Goal of the exercise —
Copy the part that opens with the line containing "Approximately how many" and closes with the line containing "Does the chart have visible grid lines?", substituting "times greater" for "times larger" and keeping everything else the same. Leave the pictures out.

Material for this task —

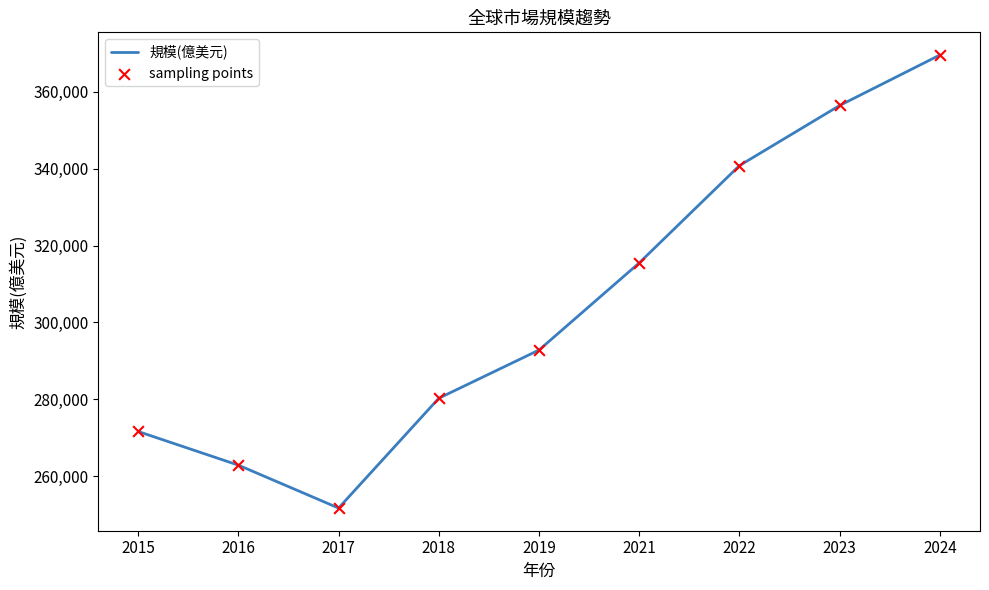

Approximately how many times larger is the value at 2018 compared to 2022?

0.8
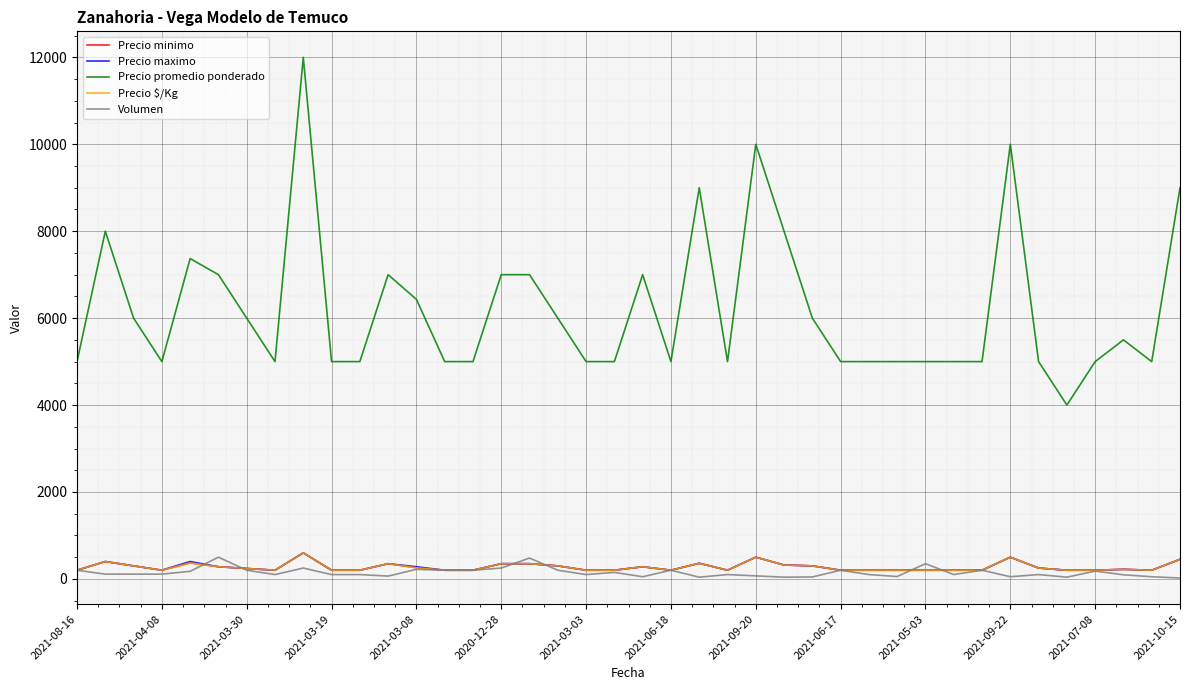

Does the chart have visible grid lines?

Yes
==
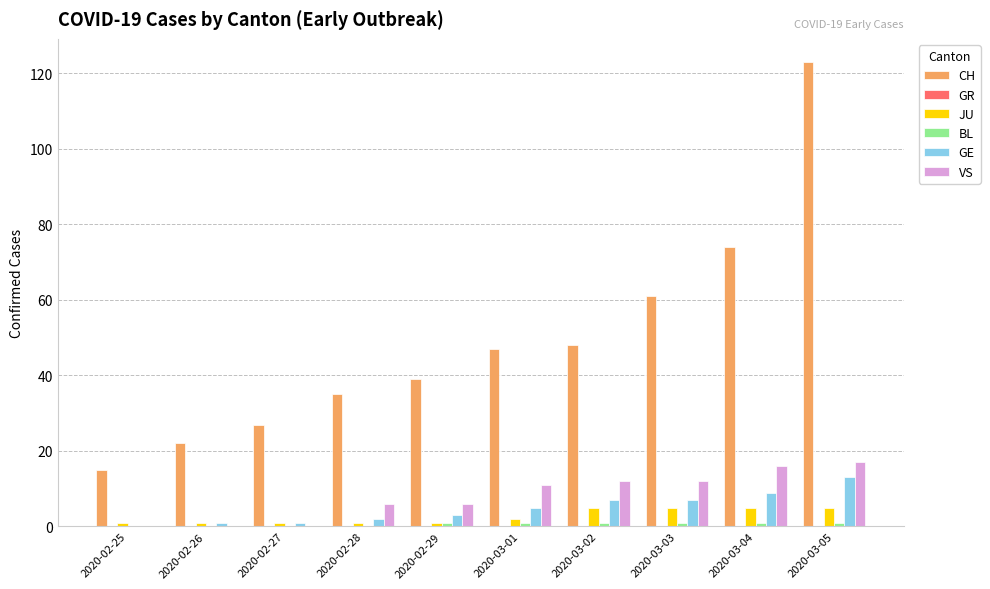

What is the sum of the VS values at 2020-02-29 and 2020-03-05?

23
---
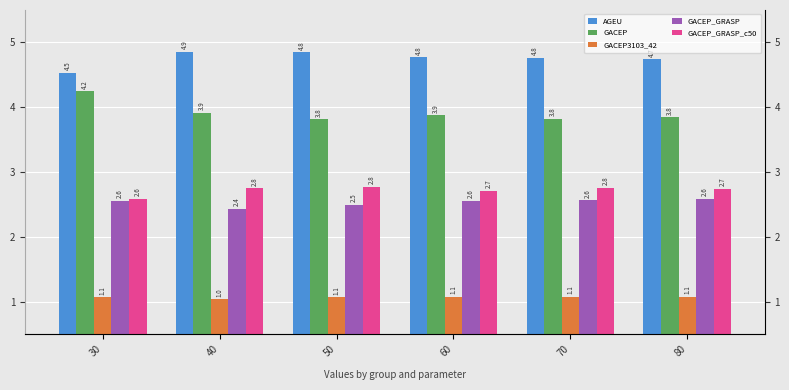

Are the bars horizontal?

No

Exercise solution —
Approximately how many times greater is the value at 2018 compared to 2022?

0.8

Does the chart have visible grid lines?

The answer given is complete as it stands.